**SOURCE MATERIAL:**
[Start of Attachment]
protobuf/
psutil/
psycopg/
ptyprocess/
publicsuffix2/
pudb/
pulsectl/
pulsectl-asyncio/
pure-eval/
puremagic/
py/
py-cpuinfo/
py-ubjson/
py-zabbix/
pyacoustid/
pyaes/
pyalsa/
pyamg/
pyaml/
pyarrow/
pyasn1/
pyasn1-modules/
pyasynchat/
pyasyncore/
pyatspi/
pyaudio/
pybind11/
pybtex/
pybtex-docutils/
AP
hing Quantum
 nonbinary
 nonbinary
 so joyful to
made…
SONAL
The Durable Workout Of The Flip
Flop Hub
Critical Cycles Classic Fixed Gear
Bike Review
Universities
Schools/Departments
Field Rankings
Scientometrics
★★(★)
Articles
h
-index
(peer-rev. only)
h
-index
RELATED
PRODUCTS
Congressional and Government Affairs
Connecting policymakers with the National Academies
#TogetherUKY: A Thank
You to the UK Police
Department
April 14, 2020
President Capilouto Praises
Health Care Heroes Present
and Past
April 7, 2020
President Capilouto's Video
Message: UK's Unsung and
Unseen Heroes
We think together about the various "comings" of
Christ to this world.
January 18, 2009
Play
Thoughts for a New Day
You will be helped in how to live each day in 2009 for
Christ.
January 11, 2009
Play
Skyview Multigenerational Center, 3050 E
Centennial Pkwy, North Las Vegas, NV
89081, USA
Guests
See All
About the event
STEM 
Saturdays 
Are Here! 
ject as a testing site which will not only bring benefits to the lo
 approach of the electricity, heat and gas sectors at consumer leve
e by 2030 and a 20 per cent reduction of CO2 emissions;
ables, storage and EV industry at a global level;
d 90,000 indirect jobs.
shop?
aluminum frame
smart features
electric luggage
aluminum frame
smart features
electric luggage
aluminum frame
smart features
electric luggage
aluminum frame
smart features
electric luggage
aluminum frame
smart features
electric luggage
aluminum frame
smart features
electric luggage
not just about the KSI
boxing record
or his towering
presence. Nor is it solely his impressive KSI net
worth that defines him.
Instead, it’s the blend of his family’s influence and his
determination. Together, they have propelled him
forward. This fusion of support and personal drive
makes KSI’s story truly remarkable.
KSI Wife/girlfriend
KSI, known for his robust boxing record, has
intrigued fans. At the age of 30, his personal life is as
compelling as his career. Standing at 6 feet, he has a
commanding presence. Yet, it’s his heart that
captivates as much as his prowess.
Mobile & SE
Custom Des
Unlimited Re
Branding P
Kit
[End of Attachment]
Which lines of the entries contain "that"? Count them and write only the number.

2